Tommy Hilfiger New York Fall 2026 Menswear Collection
Tommy Hilfiger remembers just how dressed up men used to get for work back when he launched his namesake label in New York in the 1980s. From Wall Street executives and beyond, it was the true era of power suits. You could easily catch a glimpse of men rocking three-piece suits on a regular Tuesday, and that’s a sartorial focus that the designer feels is on the brink of a comeback today. “As time went on, men became more casual, but I think we’re now returning to it,” said Hilfiger.
A standard dress shirt and slacks may be the business go-to these days (or, if you’re working from home or at a startup, you can get away with wearing athleisure while you’re on the clock). But for Hilfiger’s new fall collection, the designer wanted to imagine a world where menswear is veering extremely sharp again. “This is a New York collection, and it’s a little more dressed up,” he said. “Young men who never really wore suits are now dying to own their first suit. I think they’ve seen movies, or photographs of their fathers or grandfathers wearing suits.”
Of course, Hilfiger has always been a quintessential American (and New York) brand, so his classic sense of Americana peeked through as well. Designing in his signature shades of red, white, and blue, Hilfiger wanted to elevate his daily offerings by juxtaposing rigid tailoring with preppier, off-duty elements. His fall coats were a real standout. There were styles like a cashmere-wool double-breasted pea coat, “designed a little boxier than before,” he said. A great Scottish tweed overcoat with peaked lapels nodded to 1940s silhouettes.
Hilfiger also went all-in on camel hues, designing sumptuous coats and suits in the timeless neutral shade. “You can wear camel with everything—from burgundy to navy,” he said. “I like to break it up.” It looked especially dapper on a hefty toggle coat, paired with a navy suit, collared shirt, and striped tie. The suit was made in a more technical wool that “you can toss in any environment, and it will not wrinkle,” said Hilfiger. Because if gents today are going to dress up, they still need it to be extremely easy.
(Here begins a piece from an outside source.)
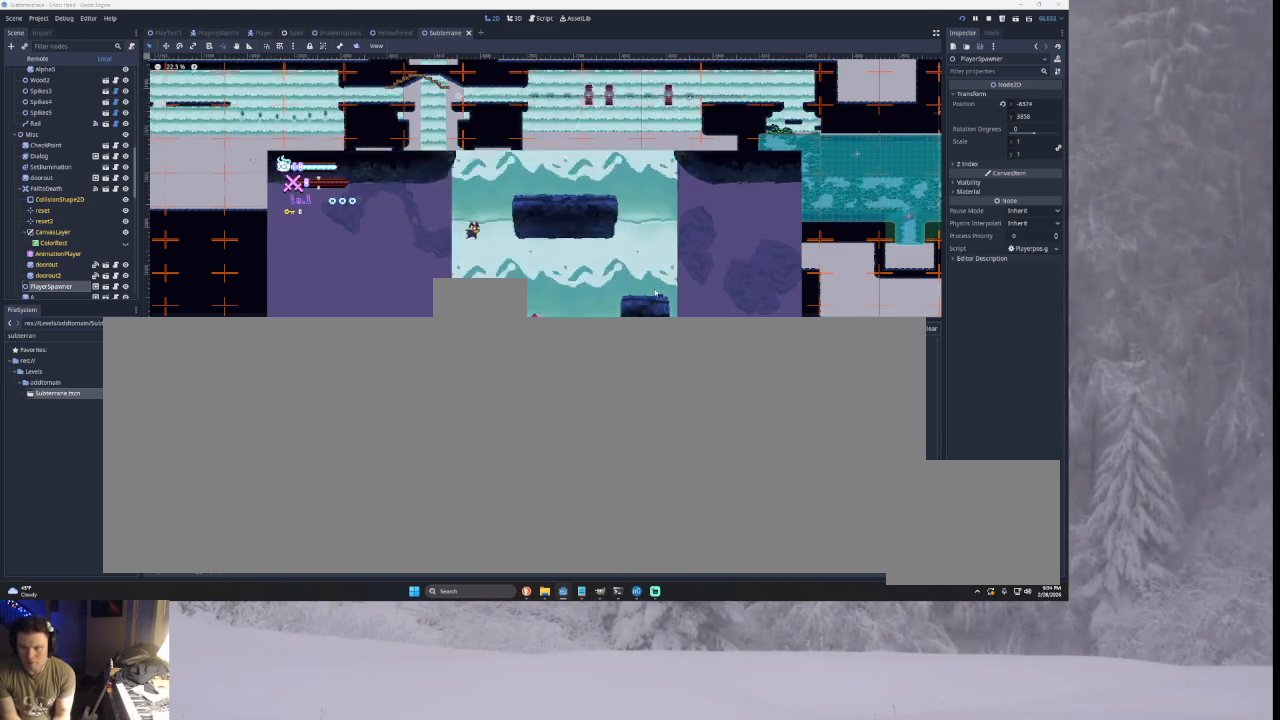
{"buttons": [], "left_stick": "left", "right_stick": "center", "events": [[33, "left_stick", "center"], [67, "R2", "up"], [133, "R2", "down"], [167, "left_stick", "left"], [267, "R2", "up"]]}
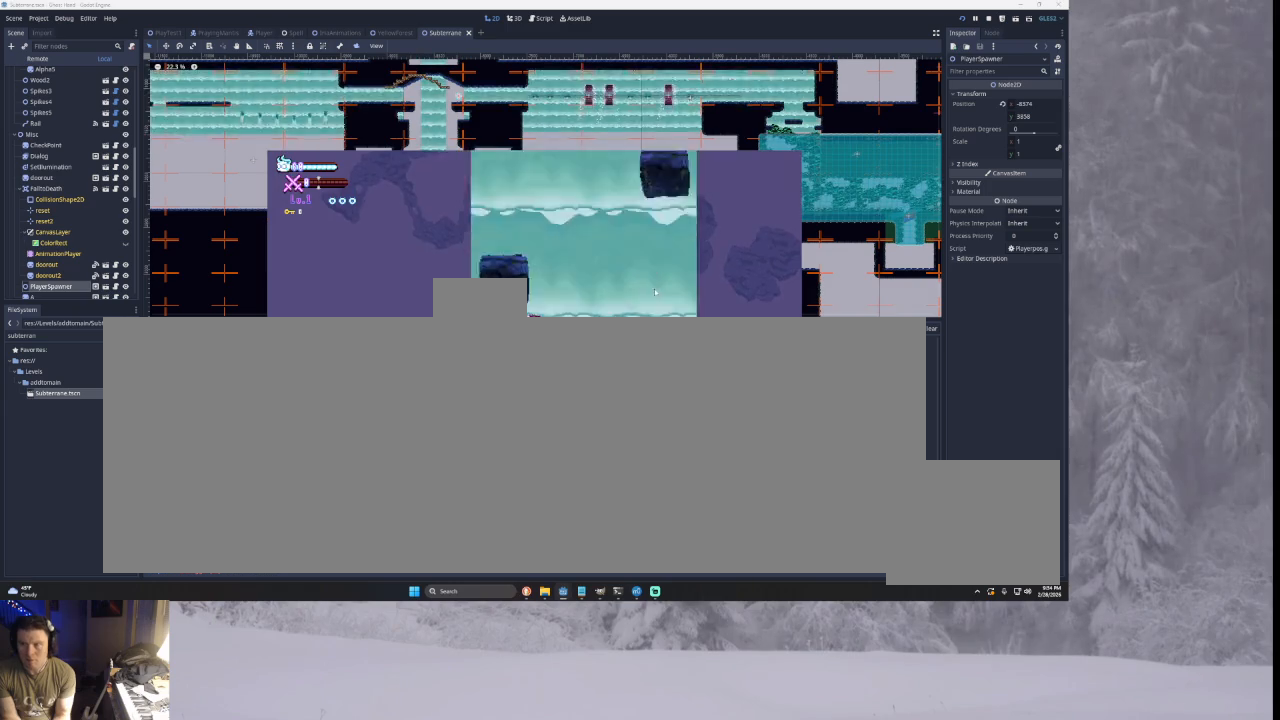
{"buttons": [], "left_stick": "right", "right_stick": "center", "events": [[100, "left_stick", "right"], [233, "TRIANGLE", "down"], [467, "TRIANGLE", "up"]]}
Even his more casual pieces had details that made them feel just a little more luxurious and sleek. The striped rugby polos and cable knit sweaters, for example, were made in soft cashmeres. Denim staples, like jeans or a button-up, were also styled with double-breasted loafers and penny loafers—a more cool, off-duty look. Those are all wardrobe staples that, frankly, you can walk into any store and find today—but one must also remember that Hilfiger was one of the early pioneers of such modern, wearable pieces, and he can still do them damn well.